C’est à proprement parler avec les premiers froids de la mi-décembre que s’inaugurent les plaisirs d’hiver dont la première page de notre numéro de ce jour illustre les principaux.

Il semble que le crayon de l’artiste ait donné la place d’honneur à la raquette, ce sport national de nos climats, on pourrait dire, tout comme la crosse — son proche parent sous le rapport de confection — est notre sport national de l’été.

Et quel plus beau sport que la raquette qui nous permet de faire de ces longues marches hygiéniques et bien propres à remettre l’homme des villes des fatigues du cabinet, à lui insuffler dans les poumons l’oxygène qui leur manque dans le travail quotidien.

Et la promenade en sleigh donc ! N’est-ce pas que ces carillons au son argentins, ces longues fourrures flottant derrière le sleigh traîné par une paire de superbes coursiers, ajoutent considérablement au charme des scènes que nous apporte l’hiver.
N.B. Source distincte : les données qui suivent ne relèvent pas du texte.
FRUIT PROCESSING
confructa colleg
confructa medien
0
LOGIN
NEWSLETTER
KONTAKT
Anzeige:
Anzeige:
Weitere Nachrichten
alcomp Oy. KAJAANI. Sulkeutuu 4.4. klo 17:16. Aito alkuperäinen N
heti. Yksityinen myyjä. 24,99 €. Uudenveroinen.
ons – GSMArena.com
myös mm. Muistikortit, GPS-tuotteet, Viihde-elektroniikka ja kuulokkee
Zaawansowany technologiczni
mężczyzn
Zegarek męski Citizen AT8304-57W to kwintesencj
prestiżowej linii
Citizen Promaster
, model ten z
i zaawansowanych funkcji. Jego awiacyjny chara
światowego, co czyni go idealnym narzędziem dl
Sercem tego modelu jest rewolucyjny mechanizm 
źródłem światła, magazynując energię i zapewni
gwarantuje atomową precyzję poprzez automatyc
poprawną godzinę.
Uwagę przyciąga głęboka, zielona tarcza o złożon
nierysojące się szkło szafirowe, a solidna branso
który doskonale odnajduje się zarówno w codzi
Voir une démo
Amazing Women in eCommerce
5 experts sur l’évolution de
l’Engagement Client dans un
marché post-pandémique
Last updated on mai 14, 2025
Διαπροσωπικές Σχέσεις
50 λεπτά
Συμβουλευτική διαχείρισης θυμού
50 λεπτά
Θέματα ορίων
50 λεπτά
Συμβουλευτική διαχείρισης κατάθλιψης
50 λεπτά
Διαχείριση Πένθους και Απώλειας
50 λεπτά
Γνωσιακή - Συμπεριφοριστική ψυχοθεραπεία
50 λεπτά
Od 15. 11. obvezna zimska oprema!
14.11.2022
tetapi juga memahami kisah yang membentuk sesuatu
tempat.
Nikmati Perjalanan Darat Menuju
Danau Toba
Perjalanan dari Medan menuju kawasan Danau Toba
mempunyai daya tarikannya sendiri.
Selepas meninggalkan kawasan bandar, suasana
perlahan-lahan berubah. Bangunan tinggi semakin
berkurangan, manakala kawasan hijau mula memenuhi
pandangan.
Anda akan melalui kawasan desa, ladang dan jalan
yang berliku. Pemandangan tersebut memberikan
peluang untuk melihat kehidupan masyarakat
Le toboggan, les skis, le yacht à glace, le hockey, tous ces sports, qui comptent des milliers de favoris, nous reviennent chaque année avec les premières neiges et les premiers frimas.

En somme, si l’été ou le printemps tant chanté des poètes ont leurs beautés, il faut bien avouer que l’hiver compte aussi ses charmes.

Il n’y a qu’une ombre au tableau : c’est la dure saison pour le pauvre et, pendant que des milliers courent aux amusements de toutes sortes que l’Hiver nous apporte, combien de malheureux qui souffrent du froid?

 

La Patrie (Montréal), 14 décembre 1907.